Cinéma

Le director’s cut de X-Files : Régénération ressuscite l’horreur, pas une raison d’exister

Camille Lefèvre

Il existe une histoire séduisante que la culture cinématographique raconte à propos du director’s cut : quelque part sur une étagère repose le film que l’artiste voulait faire, émoussé par des lâches en costards, attendant d’être libéré. La restauration de Chris Carter de The X-Files: I Want to Believe arrive enveloppée exactement dans ce mythe, et sa nouvelle bande-annonce — plus froide, plus dure, enfin classée pour adultes — nous invite à croire que le film n’était qu’à un acte de courage de studio de la grandeur.

Le récit est bien ficelé, et Carter le raconte bien. Il l’a fait trop effrayant, dit-il, et les pontes de Fox voulaient quelque chose qu’un adolescent puisse acheter un billet pour voir ; le gore a été retiré, et l’horreur qu’il avait prévue a été discrètement euthanasiée. La version récupérée — sous-titrée, avec un clin d’œil de romancier, Vrach Frankenshteyn — promet le thriller plus sombre qu’il avait toujours imaginé. Restaurer le sang, restaurer le film. C’est une équation réconfortante. C’est aussi la mauvaise.

Le problème avec I Want to Believe n’a jamais été sa classification. C’était sa taille. Carter a suivi une série mythologique sur la colonisation extraterrestre — une décennie d’huile noire, d’enlèvements et de conspiration cosmique — avec une petite affaire trempée de pluie sur un réseau de trafic d’organes et un prêtre psychique défroqué. La monstruosité que le nouveau montage met en avant, le chien à deux têtes, les corps gelés, la chute dans une cage d’ascenseur, était déjà là. Ce qui manquait, ce n’était pas des viscères mais de l’ambition. Les fans, comme l’a écrit un critique cette semaine, voulaient des vaisseaux spatiaux ; on leur a remis un monstre-de-la-semaine compétent et mélancolique en leur disant que c’était un événement.

Voilà la crise qu’aucun étalonnage des couleurs ne peut résoudre. Un director’s cut est un instrument authentique — les admirateurs de Carter ont raison de dire que le rythme, la durée et l’effroi vivent dans le montage, qu’un montage plus rapide et une palette plus laide peuvent changer le sens d’une scène. Restaurez quelques minutes et une bande-son plus malsaine, et vous pourriez bien avoir un film mieux fabriqué. Mais mieux fabriqué n’est pas la même chose que nécessaire. La foi auteuriste soutient que le vrai film est toujours le plus complet ; le deuxième long-métrage X-Files est le rare cas où le film plus complet ne fait qu’aiguiser une question que le plus maigre avait déjà échoué à répondre — pourquoi ce film existe-t-il du tout ?

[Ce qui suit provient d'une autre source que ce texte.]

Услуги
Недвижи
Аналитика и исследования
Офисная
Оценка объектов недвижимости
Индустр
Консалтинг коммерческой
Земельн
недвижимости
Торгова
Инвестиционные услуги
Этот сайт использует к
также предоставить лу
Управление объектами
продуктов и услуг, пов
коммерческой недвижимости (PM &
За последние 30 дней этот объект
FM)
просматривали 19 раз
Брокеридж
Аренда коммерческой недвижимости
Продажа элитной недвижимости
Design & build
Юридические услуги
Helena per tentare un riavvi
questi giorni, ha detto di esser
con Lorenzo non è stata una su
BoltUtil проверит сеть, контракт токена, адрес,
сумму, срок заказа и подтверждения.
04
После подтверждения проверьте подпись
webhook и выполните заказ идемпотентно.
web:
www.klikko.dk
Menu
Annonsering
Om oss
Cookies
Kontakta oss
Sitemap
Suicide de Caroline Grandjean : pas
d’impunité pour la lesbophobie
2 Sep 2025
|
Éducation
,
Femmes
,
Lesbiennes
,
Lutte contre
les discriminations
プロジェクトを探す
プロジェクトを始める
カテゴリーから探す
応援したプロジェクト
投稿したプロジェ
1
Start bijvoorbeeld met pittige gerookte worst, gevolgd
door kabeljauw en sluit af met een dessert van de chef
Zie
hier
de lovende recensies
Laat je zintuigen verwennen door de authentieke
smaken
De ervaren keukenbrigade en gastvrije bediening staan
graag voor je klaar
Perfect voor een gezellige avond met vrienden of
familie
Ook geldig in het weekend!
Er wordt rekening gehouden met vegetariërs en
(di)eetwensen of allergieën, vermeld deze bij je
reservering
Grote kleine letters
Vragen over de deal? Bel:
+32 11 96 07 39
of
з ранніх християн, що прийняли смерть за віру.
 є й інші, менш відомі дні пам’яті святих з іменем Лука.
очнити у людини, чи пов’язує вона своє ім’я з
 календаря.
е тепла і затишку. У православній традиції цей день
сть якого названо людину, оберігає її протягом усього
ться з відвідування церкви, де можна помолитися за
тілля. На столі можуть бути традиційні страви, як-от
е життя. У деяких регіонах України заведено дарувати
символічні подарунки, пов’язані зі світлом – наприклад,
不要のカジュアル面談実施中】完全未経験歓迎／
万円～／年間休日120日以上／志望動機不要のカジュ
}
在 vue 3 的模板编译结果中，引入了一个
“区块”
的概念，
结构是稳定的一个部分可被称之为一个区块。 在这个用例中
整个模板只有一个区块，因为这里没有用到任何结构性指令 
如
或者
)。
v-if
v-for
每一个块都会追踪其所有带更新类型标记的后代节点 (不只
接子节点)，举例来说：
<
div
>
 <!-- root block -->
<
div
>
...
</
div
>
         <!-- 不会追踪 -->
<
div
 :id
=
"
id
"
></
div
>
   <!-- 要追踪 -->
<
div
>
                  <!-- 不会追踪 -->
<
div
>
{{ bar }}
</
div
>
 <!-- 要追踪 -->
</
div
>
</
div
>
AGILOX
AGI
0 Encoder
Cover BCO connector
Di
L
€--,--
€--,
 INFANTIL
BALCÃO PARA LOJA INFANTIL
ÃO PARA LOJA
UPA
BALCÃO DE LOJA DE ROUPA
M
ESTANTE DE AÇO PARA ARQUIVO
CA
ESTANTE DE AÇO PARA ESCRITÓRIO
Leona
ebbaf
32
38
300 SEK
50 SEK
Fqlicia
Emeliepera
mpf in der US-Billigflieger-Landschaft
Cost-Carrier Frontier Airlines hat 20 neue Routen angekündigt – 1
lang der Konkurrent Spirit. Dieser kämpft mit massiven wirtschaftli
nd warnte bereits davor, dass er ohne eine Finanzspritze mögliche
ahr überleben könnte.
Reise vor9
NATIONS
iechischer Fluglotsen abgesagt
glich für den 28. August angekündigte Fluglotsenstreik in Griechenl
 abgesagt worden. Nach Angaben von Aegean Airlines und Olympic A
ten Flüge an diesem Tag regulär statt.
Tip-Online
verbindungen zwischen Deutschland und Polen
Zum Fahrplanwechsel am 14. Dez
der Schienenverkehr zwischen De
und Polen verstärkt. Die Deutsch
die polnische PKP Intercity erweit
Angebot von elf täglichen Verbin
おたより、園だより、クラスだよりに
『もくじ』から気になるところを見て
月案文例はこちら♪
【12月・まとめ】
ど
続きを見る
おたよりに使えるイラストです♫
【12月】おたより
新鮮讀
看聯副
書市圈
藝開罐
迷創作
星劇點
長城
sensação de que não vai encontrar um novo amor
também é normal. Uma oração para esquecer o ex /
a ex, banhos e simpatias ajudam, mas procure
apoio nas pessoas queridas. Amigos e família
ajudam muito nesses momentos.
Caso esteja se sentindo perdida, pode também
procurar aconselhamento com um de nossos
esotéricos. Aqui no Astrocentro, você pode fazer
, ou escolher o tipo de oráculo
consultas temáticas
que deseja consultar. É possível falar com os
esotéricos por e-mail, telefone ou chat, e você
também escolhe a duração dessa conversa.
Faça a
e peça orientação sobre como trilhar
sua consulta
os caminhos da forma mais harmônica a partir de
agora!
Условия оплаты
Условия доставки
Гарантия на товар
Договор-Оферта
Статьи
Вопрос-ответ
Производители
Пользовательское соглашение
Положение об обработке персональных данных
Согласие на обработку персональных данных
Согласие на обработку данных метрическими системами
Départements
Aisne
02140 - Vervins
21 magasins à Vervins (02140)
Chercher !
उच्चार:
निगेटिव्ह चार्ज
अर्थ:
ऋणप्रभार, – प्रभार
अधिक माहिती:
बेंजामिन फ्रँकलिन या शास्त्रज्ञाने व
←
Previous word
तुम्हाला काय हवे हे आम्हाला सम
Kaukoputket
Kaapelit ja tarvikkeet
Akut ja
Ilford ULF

La propre métaphore de Carter trahit le jeu. Frankenstein n’est pas une histoire de compétence chirurgicale ; c’est une histoire sur la distance entre un corps fonctionnel et un corps vivant. Baptiser votre restauration du nom de Victor Frankenstein — parler, comme le font les défenseurs du film, de recoudre le film après toutes ces années — c’est concéder que la chose sur la table a été assemblée, pas née. On peut réanimer un film. On ne peut pas lui donner rétroactivement une raison d’avoir existé.

Rien de tout cela ne diminue ce qui reste authentiquement bon ici, et c’était toujours la même bonne chose : Duchovny et Anderson, plus vieux, plus las, trouvant encore la fréquence entre le besoin de croire de Mulder et le besoin de preuves de Scully. Leurs scènes n’ont jamais eu besoin d’un R. Elles avaient besoin d’une histoire digne d’eux, et une classification n’est pas une histoire.

The X-Files: I Want to Believe — Vrach Frankenshteyn arrive sur Disney+ et Hulu le 14 août, aux côtés du montage original en salles, afin que les deux versions puissent être visionnées l’une après l’autre. Le film de 2008, réalisé pour trente millions de dollars, a rapporté soixante-huit millions dans le monde et a laissé la plupart des critiques froids après avoir ouvert en quatrième position au box-office américain. Dix-huit ans plus tard, le bilan est une affaire de chiffres ; l’appétit est la question ouverte.

L’image la plus honnête de la bande-annonce est peut-être la plus laide : un corps réassemblé à partir de pièces qui n’étaient jamais destinées à s’emboîter, titubant vers une vie qui lui a été refusée à la naissance. Carter pense qu’il décrit son méchant. Il décrit son film.